Dianna B. Hergott1 , Christopher Schwabe1 , Guillermo Garcia2 , Wonder Philip Phiri2 , Megan Perry1 , Jose Luis Segura2 , Immo Kleinschmidt3 , Jackie Cook3

1 Medical Care Development International, Silver Spring, MD, United States, 2 Medical Care Development International, Malabo, Equatorial Guinea, 3 London School of Hygiene & Tropical Medicine, London, United Kingdom

The Bioko Island Malaria Control Project (BIMCP) uses a GIS-based Campaign Information Management System (CIMS) that uniquely identifies each household based on geographical location. 2014 spray data revealed Island wide coverage of just 57% with high refusal rates, well below the WHO recommended coverage for effectiveness. Due to this, as well as budget constraints that did not support long term sustainability of Island-wide IRS, the BIMCP stratified households and communities targeting spraying at the most vulnerable populations only, relying on LLINs in other areas. To stratify households by vulnerability, we utilized community-level parasite prevalence and risk of importation derived from the 2014 MIS, quality of housing and 2014 IRS coverage from the CIMS. As the 2014 MIS sampling frame was based on sentinel sites, MIS values for prevalence and importation in communities not included in the MIS sample were imputed.

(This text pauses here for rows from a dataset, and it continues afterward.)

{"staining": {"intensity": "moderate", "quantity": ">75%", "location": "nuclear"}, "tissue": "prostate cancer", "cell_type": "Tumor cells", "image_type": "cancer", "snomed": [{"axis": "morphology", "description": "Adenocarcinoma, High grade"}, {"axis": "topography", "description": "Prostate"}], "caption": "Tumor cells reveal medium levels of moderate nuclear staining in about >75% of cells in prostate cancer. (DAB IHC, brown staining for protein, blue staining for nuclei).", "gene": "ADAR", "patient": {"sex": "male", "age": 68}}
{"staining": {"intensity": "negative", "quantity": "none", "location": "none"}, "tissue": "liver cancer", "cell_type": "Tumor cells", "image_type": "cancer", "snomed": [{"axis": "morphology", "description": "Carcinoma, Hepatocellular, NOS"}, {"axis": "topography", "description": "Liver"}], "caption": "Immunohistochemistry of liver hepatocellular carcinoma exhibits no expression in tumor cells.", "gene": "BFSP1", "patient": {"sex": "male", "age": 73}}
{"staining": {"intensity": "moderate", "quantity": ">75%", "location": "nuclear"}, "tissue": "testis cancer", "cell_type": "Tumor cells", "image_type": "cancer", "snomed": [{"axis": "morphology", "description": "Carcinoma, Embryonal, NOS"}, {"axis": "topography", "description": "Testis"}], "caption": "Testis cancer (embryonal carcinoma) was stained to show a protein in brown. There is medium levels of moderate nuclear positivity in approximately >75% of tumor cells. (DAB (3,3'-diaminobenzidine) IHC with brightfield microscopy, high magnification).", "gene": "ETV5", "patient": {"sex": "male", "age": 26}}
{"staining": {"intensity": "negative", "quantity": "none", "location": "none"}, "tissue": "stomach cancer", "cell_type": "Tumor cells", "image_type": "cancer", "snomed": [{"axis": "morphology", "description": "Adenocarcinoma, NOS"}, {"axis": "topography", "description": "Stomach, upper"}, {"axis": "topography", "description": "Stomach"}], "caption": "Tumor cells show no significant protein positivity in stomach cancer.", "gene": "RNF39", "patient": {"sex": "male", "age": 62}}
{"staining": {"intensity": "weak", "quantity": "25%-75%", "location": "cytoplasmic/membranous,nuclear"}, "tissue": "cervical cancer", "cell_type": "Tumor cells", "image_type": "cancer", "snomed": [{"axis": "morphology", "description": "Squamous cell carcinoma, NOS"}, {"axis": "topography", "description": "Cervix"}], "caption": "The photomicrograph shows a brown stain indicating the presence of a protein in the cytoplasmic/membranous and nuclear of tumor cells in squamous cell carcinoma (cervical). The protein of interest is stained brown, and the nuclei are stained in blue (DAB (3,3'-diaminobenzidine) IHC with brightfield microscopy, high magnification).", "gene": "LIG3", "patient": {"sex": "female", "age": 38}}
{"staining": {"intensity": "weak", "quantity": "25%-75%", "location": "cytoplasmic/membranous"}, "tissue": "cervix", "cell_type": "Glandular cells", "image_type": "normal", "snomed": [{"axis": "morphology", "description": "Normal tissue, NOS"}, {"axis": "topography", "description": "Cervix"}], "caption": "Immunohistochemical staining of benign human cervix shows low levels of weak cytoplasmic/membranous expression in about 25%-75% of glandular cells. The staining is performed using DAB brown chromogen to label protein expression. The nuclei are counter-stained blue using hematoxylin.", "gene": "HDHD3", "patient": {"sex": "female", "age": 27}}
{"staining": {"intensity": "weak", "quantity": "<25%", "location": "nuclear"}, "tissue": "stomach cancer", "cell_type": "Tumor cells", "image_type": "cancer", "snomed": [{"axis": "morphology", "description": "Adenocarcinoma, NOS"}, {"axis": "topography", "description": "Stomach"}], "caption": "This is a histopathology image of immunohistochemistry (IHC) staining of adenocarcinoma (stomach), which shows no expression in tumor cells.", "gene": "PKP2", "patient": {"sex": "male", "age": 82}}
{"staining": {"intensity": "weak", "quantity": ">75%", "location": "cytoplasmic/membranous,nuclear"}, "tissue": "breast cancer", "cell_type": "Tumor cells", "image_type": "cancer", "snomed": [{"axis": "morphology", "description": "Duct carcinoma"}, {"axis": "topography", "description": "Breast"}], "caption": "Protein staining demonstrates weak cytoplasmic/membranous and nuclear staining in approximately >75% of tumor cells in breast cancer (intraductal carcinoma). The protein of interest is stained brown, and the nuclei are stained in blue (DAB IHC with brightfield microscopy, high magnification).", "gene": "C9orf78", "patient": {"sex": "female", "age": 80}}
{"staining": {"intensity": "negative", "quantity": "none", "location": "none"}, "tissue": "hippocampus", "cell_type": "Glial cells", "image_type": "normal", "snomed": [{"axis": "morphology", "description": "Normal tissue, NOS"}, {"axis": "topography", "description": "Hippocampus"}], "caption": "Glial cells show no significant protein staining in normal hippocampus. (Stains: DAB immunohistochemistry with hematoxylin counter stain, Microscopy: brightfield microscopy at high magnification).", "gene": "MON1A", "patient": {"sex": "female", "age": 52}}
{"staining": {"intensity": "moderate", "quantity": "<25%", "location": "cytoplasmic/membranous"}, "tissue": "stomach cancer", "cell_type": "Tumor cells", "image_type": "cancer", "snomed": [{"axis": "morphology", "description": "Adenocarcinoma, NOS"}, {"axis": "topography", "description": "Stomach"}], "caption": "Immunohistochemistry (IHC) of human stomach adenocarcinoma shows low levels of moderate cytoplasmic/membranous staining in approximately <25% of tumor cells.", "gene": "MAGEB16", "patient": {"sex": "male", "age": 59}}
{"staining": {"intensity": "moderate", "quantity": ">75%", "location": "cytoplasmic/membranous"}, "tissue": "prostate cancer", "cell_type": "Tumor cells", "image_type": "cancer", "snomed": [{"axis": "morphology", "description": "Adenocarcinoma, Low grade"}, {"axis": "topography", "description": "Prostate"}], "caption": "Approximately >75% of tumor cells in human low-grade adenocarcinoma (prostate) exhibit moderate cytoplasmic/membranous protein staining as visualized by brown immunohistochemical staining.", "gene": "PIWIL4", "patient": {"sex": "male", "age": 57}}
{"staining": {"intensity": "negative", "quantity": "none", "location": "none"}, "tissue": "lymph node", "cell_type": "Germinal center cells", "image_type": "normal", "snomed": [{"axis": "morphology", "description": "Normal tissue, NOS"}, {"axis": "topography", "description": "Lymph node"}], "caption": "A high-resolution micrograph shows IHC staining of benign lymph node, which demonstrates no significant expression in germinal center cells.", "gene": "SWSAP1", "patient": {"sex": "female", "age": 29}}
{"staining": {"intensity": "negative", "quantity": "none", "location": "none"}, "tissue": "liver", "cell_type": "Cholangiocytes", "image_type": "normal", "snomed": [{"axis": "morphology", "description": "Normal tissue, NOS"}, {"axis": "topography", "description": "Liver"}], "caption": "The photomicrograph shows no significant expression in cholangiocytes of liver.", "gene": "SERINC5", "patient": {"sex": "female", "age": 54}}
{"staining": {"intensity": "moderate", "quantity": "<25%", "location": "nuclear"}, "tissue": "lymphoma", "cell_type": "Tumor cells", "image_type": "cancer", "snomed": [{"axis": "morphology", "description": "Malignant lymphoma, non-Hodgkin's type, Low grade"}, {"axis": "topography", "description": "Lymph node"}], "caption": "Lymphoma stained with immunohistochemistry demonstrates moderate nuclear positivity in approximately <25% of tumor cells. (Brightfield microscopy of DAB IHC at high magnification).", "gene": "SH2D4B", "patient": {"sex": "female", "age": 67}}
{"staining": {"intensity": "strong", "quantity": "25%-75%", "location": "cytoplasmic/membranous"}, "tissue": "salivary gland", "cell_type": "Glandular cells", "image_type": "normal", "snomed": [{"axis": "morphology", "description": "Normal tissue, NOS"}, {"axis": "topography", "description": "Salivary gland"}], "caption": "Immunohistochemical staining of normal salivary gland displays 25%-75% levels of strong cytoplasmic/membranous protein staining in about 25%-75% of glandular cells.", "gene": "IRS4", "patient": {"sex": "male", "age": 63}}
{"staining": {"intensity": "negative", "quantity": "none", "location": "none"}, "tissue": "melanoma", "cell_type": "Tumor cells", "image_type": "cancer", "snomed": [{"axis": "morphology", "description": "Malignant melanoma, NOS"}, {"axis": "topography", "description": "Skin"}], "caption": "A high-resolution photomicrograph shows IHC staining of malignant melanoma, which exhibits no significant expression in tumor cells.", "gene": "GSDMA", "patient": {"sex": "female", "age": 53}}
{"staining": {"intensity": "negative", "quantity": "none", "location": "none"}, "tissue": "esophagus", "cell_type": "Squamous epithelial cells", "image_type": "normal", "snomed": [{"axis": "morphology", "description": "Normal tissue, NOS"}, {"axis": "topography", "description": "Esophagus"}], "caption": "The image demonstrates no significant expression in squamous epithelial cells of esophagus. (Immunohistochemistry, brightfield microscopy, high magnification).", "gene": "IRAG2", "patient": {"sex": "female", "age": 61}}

Based on this information, a risk score (R) and a risk-acceptability score (Ra) were derived for each community. Communities with the highest R and Ra values were selected for IRS- targeting, given the available budget, 30% of all households. Spray coverage in targeted communities was high, with an overall coverage of 80%. As such, in 2016, the BIMCP re-ran the stratification but removed previous IRS coverage as a criteria utilizing only prevalence, importation and housing quality - our measures of vulnerability. In addition, the 2015 MIS sampling frame was all communities in the Island with 20 households or more, eliminating the need to impute data. MIS data from 2014, 2015, and 2016 will be analyzed in communities that were stratified for IRS and in those that were not, to determine if the stratification of IRS and replacement of LLINs as the main control strategy in all communities resulted in a differential change in prevalence of infection across communities. An initial analysis of 2014 and 2015 data revealed prevalence of infection decreased both in communities stratified for IRS and those where LLINs alone were deployed, indicating that the withdrawal of IRS from less vulnerable communities did not lead to adverse consequences.